On Thu, Mar 18, 1999 at 01:27:09PM +0100, Harald Hanche-Olsen wrote:
> - torben fjerdingstad <[EMAIL PROTECTED]>:
>
> | The problem.
> | I have, too many times, seen mail.isp.dk reject mail to
> | my customers domains with the following error:
> |
> | "Sorry. Although I'm listed as a best-preference MX or A for that host, "
> | "it isn't in my control/locals file, so I don't treat it as local. (#5.4.6)"
> |
> | The error message above contains two statements:
> | My customers domain names are not in control/locals. That is true.
> | Our mail relay is listed as the best-preference MX. That is wrong.
>
> Have you tried running dnsmxip (in the qmail source directory) against
> the customer's domain?
No. I had not noticed that utility. I used nslookup -q=mx <domain>
which appears to be equivalent.
> | I cannot imagine that DNS can claim our mail server to be the best
> | MX for our costomer's domain, which it is not, and never has been.

********

Problem to solve> Write out the mailing-list message about mail being rejected by the qmail relay word for word, from start to finish.

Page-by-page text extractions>

********

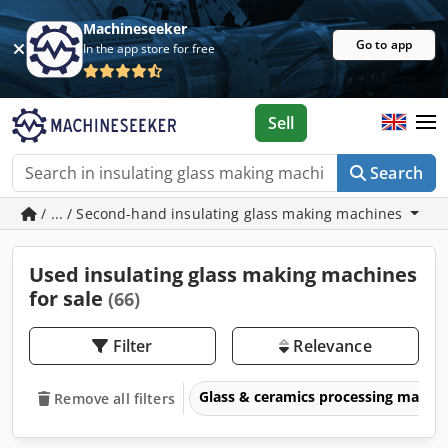
Machineseeker
Go to app
In the app store for free
Sell
Search
/ ... / Second-hand insulating glass making machines
Used insulating glass making machines
for sale
(66)
Filter
Relevance
Glass & ceramics processing machi
Remove all filters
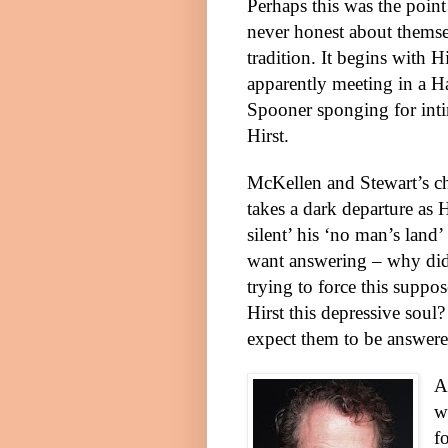
Perhaps this was the point 
never honest about themse
tradition. It begins with 
apparently meeting in a H
Spooner sponging for inti
Hirst.
McKellen and
Stewart
’s c
takes a dark departure as
silent’ his ‘no man’s land’
want answering – why did
trying to force this suppo
Hirst this depressive soul
expect them to be answere
A
w
f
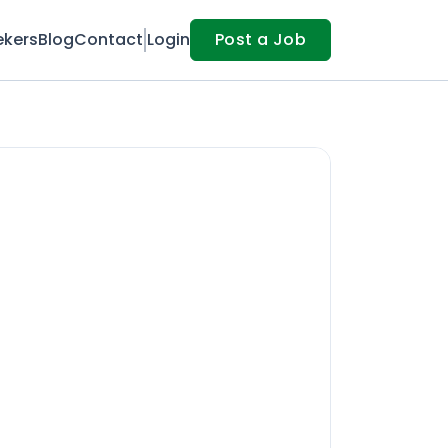
ekers
Blog
Contact
Login
Post a Job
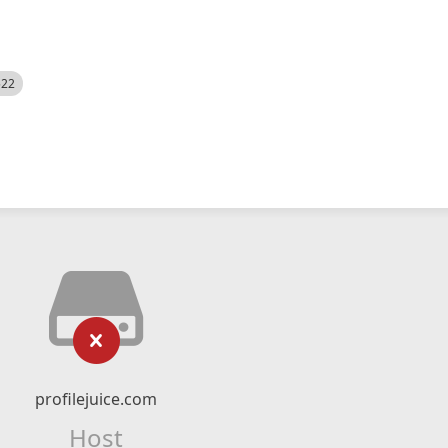
522
profilejuice.com
Host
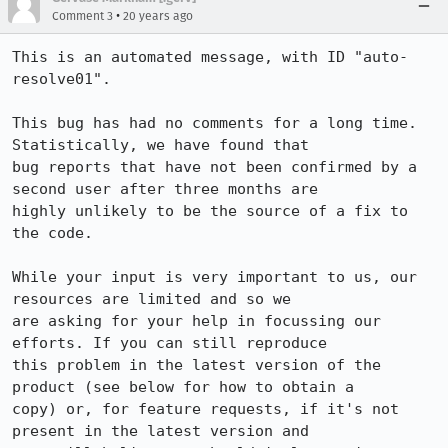
•
Comment 3
20 years ago
This is an automated message, with ID "auto-
resolve01".

This bug has had no comments for a long time. 
Statistically, we have found that

bug reports that have not been confirmed by a 
second user after three months are

highly unlikely to be the source of a fix to 
the code.

While your input is very important to us, our 
resources are limited and so we

are asking for your help in focussing our 
efforts. If you can still reproduce

this problem in the latest version of the 
product (see below for how to obtain a

copy) or, for feature requests, if it's not 
present in the latest version and
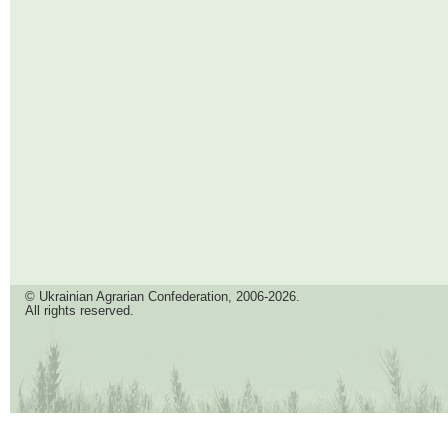
© Ukrainian Agrarian Confederation, 2006-2026.
All rights reserved.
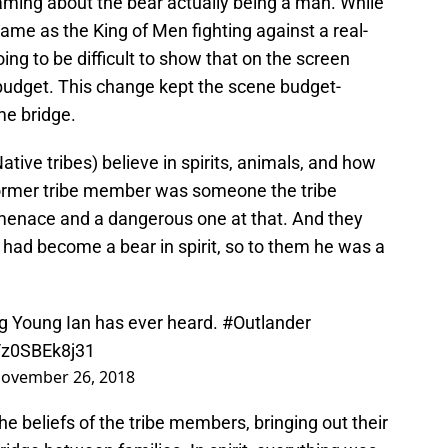
ming about the bear actually being a man. While
 same as the King of Men fighting against a real-
oing to be difficult to show that on the screen
 budget. This change kept the scene budget-
ame bridge.
tive tribes) believe in spirits, animals, and how
ormer tribe member was someone the tribe
a menace and a dangerous one at that. And they
 had become a bear in spirit, so to them he was a
ng Young Ian has ever heard.
#Outlander
m/z0SBEk8j31
ovember 26, 2018
e beliefs of the tribe members, bringing out their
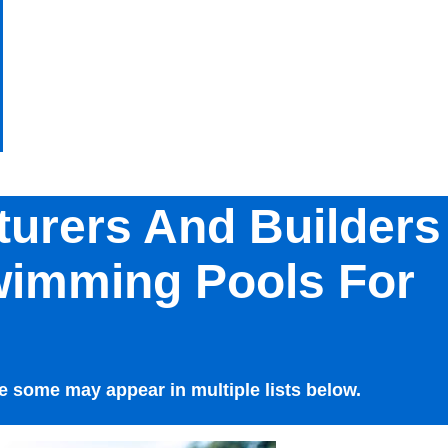
turers And Builders
wimming Pools For
 some may appear in multiple lists below.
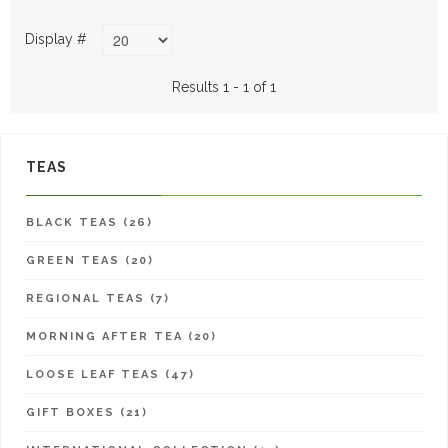
Display #
Results 1 - 1 of 1
TEAS
BLACK TEAS (26)
GREEN TEAS (20)
REGIONAL TEAS (7)
MORNING AFTER TEA (20)
LOOSE LEAF TEAS (47)
GIFT BOXES (21)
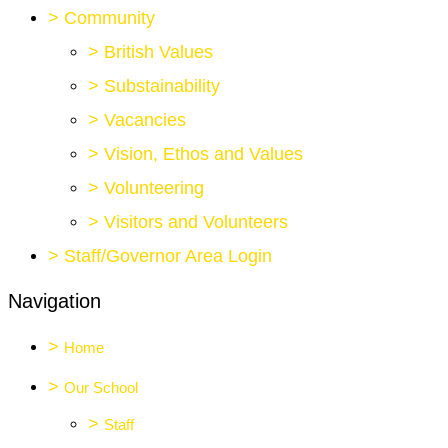
>
Community
>
British Values
>
Substainability
>
Vacancies
>
Vision, Ethos and Values
>
Volunteering
>
Visitors and Volunteers
>
Staff/Governor Area Login
Navigation
>
Home
>
Our School
>
Staff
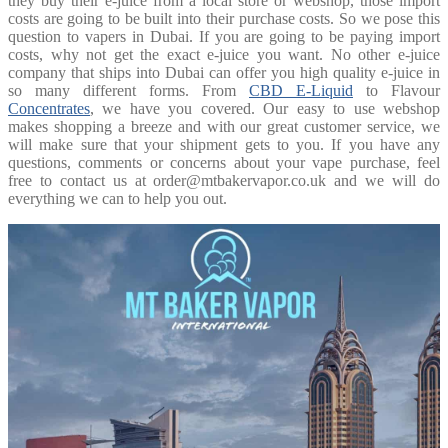
they buy their e-juice from a local store or webshop, those import
costs are going to be built into their purchase costs. So we pose this
question to vapers in Dubai. If you are going to be paying import
costs, why not get the exact e-juice you want. No other e-juice
company that ships into Dubai can offer you high quality e-juice in
so many different forms. From
CBD E-Liquid
to Flavour
Concentrates
, we have you covered. Our easy to use webshop
makes shopping a breeze and with our great customer service, we
will make sure that your shipment gets to you. If you have any
questions, comments or concerns about your vape purchase, feel
free to contact us at order@mtbakervapor.co.uk and we will do
everything we can to help you out.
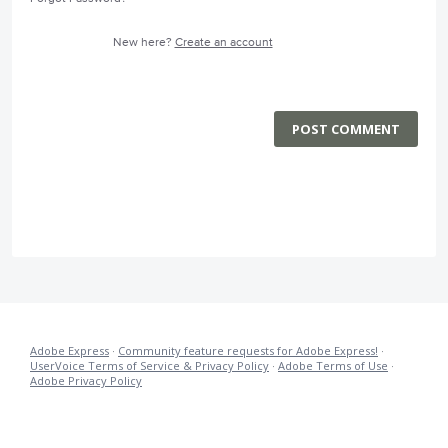
New here?
Create an account
POST COMMENT
Adobe Express
·
Community feature requests for Adobe Express!
·
UserVoice Terms of Service & Privacy Policy
·
Adobe Terms of Use
·
Adobe Privacy Policy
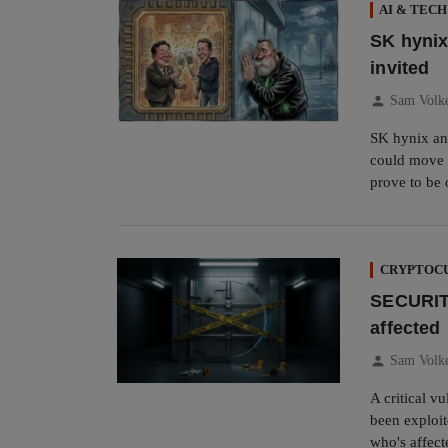
AI & TECH
SK hynix
invited
person
Sam Volk
SK hynix an
could move d
prove to be 
CRYPTOCU
SECURITY
affected
person
Sam Volk
A critical v
been exploit
who's affect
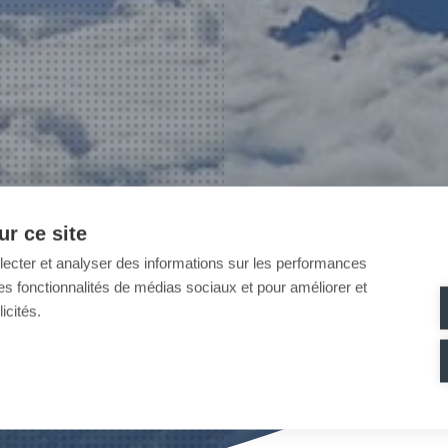
r ce site
llecter et analyser des informations sur les performances
ir des fonctionnalités de médias sociaux et pour améliorer et
icités.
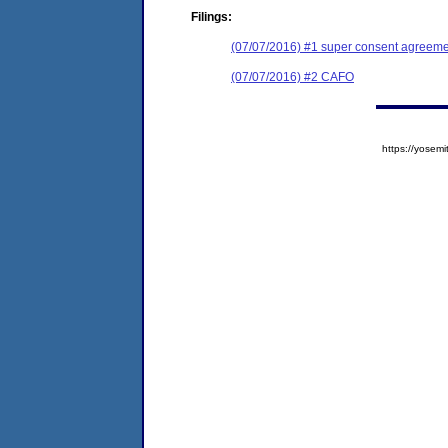
Filings:
(07/07/2016) #1 super consent agreemen
(07/07/2016) #2 CAFO
https://yose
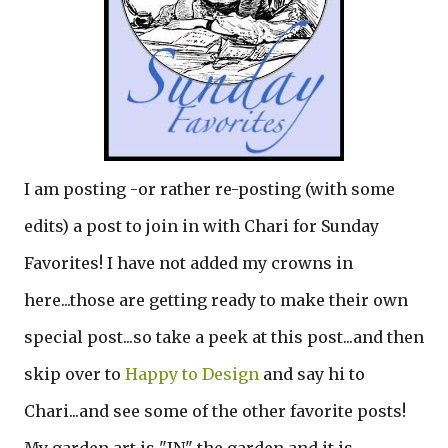
I am posting -or rather re-posting (with some
edits) a post to join in with Chari for Sunday
Favorites! I have not added my crowns in
here...those are getting ready to make their own
special post...so take a peek at this post...and then
skip over to
Happy to Design
and say hi to
Chari...and see some of the other favorite posts!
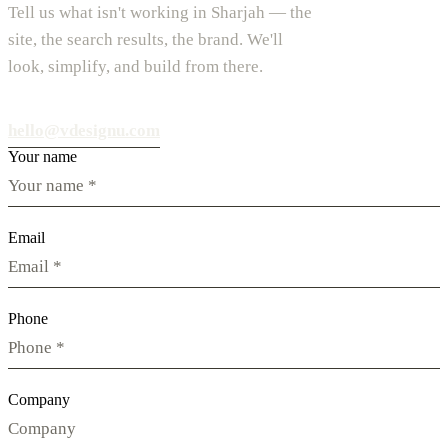
Tell us what isn't working in Sharjah — the
site, the search results, the brand. We'll
look, simplify, and build from there.
hello@vdesignu.com
Your name
Email
Phone
Company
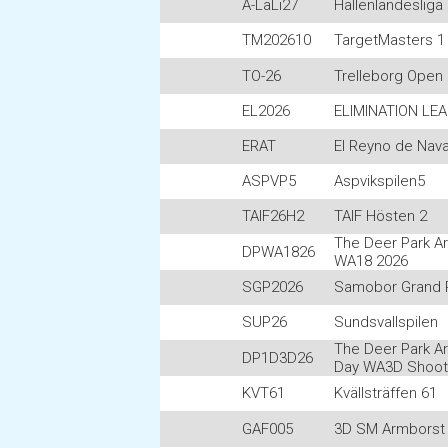
A-LaLi27
Hallenlandesliga
TM202610
TargetMasters 1 
TO-26
Trelleborg Open
EL2026
ELIMINATION LE
ERAT
El Reyno de Nava
ASPVP5
Aspvikspilen5
TAIF26H2
TAIF Hösten 2
The Deer Park A
DPWA1826
WA18 2026
SGP2026
Samobor Grand P
SUP26
Sundsvallspilen
The Deer Park A
DP1D3D26
Day WA3D Shoot
KVT61
Kvällsträffen 61
GAF005
3D SM Armborst 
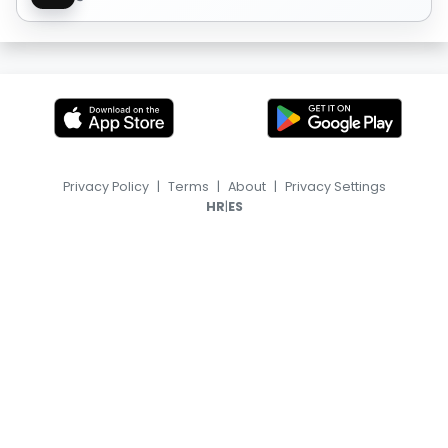
Privacy Policy
|
Terms
|
About
|
Privacy Settings
|
HR
ES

********

Response to the task>
On Thu, Mar 18, 1999 at 01:27:09PM +0100, Harald Hanche-Olsen wrote:
> - torben fjerdingstad <[EMAIL PROTECTED]>:
>
> | The problem.
> | I have, too many times, seen mail.isp.dk reject mail to
> | my customers domains with the following error:
> |
> | "Sorry. Although I'm listed as a best-preference MX or A for that host, "
> | "it isn't in my control/locals file, so I don't treat it as local. (#5.4.6)"
> |
> | The error message above contains two statements:
> | My customers domain names are not in control/locals. That is true.
> | Our mail relay is listed as the best-preference MX. That is wrong.
>
> Have you tried running dnsmxip (in the qmail source directory) against
> the customer's domain?
No. I had not noticed that utility. I used nslookup -q=mx <domain>
which appears to be equivalent.
> | I cannot imagine that DNS can claim our mail server to be the best
> | MX for our costomer's domain, which it is not, and never has been.